Ah, nem sei dizer quantas vezes me perguntei o que faria se as coisas fossem diferentes! Ainda o amo? O amei um dia? Qual é o real sentimento que tenho por ele? São perguntas que martelam minha cabeça dura e que parece só meu coração conseguirá responder um dia.
Então, mesmo que a conversa na varanda tenha sido prova de muito amor, ninguém poderia saber o que o futuro traria, ou o tamanho daquela decisão. É, apesar disso, é quase engraçado que há poucos dias, tenha pensado algo do tipo: "e se ele chegasse de repente e pedisse para voltar?" Respondi a mim mesma, rindo, imaginando a cena ao dizer a ele, serenamente: “Por que demorou tanto?”...

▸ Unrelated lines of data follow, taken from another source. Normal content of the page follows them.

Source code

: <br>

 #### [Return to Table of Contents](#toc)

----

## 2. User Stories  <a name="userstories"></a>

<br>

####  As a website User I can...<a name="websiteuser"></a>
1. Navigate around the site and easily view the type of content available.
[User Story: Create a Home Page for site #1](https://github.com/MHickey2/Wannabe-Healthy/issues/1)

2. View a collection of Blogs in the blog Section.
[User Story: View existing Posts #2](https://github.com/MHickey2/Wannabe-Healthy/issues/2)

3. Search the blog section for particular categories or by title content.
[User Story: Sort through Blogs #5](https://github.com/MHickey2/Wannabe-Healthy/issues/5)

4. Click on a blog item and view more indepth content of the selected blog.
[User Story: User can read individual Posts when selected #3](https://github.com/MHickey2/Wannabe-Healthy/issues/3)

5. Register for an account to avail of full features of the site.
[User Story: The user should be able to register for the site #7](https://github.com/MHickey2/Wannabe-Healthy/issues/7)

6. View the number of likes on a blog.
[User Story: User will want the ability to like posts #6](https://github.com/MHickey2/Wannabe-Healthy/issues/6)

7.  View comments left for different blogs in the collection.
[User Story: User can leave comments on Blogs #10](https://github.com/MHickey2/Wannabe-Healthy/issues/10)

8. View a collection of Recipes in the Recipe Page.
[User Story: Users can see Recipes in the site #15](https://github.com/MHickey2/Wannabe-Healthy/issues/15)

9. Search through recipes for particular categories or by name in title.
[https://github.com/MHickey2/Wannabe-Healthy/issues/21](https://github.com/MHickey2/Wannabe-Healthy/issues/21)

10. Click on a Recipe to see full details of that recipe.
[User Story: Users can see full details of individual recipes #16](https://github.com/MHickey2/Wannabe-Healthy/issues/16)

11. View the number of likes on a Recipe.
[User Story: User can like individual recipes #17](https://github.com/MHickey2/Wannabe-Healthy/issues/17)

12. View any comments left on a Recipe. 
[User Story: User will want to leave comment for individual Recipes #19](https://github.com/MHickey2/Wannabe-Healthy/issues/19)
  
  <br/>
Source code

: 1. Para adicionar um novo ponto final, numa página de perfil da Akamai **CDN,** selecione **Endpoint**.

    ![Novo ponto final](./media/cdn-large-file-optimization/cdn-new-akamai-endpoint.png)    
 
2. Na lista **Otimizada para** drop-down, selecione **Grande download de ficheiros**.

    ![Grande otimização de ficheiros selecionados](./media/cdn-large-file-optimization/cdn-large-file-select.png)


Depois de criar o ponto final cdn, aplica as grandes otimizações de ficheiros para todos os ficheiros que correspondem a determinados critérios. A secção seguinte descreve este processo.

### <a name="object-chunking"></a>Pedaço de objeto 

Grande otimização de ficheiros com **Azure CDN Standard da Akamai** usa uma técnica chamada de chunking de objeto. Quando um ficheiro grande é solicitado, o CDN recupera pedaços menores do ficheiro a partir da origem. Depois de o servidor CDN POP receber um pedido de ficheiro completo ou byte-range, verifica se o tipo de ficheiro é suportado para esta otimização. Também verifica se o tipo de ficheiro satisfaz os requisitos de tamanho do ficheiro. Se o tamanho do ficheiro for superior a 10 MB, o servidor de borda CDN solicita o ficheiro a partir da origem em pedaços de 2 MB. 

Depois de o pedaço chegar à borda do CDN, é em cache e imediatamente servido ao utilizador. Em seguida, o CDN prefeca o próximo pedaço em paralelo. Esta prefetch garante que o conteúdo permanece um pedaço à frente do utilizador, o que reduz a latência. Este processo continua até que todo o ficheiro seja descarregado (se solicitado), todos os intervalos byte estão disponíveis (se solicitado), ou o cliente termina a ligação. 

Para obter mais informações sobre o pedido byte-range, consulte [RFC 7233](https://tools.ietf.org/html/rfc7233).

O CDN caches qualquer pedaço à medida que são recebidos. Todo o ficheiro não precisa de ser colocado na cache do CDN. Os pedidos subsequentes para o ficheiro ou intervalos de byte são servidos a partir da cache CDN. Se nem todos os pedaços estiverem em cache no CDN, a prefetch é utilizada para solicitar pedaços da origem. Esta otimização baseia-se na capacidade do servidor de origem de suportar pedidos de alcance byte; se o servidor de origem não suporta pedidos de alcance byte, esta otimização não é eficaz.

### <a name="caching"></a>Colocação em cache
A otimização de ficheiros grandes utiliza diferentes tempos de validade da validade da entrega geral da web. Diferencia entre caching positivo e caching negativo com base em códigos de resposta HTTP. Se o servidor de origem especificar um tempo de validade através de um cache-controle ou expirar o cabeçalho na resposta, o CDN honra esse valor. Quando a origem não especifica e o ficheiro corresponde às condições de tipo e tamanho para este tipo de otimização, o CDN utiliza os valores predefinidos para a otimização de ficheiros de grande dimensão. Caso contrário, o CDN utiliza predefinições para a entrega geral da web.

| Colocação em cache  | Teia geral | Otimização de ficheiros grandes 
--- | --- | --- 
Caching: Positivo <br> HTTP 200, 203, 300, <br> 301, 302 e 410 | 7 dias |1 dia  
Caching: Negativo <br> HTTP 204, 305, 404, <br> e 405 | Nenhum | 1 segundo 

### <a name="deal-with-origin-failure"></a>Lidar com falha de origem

Agora, depois que tentei me distrair com um filme, com a cerveja, em conversa com meu filho, vejo que essa é pergunta que jamais será feita; e que não haveria como ser diferente... penso com o coração enquanto olho minha imagem no espelho.
Carinhosamente apalpo os sulcos do rosto e do pescoço, passo a mão pelos cabelos enluarados, suspiro: "não sou mais uma menina...e aquela moça parecia tão mais jovem!" Esse era o sonho dele, alguém jovem e bonita... "será que ela é bonita?". Procuro a escova de dentes, empurro os pensamentos até a cama, um conforto branco em noite de véspera de verão... tanta coisa boa para acontecer. Seguir em frente, um dia depois do outro. Uma lágrima, mas que seja discreta porque ninguém mais espera que eu chore... nem eu. Passou esse tempo e "você não achou que a vida fosse sempre agradar, achou?"
Vestindo o leve pijama verde ainda insito: "é que a vida não é como imaginamos; a vida é como ela quer ser..." "Paciência", respondo aos meus botões e teimosamente resisto: continuarei a viver mesmo assim, mesmo que não seja fácil, mesmo que doa, mesmo que tenha que me arrastar em alguns momentos porque sei, disso tenho certeza, tudo se acabará um dia, então, mesmo que não seja a minha verdade, algo real deve existir. Também para mim deve haver, em algum lugar, uma mão para segurar num por de sol.
Além do mais, ainda existo, ainda respiro, mesmo que não seja perfeita, mesmo que tropegamente, seguirei a minha estrada do jeito melhor que puder fazer. E, mesmo que eu não espere, amanhã será domingo. "E, olha, moça, já faz muito tempo, tempo demais, aliás, que esse homem é totalmente indiferente a você! Cuide-se, boneca, porque ele vive a própria vida e nem se lembra que você existe! Vê se enxerga isso de uma vez por todas!"... repito, e repito, enquanto desligo a luz mortiça do pequeno abajur de cabeceira.

Por
Magda R M de Castro
Brasília, DF, 07 de novembro de 2010.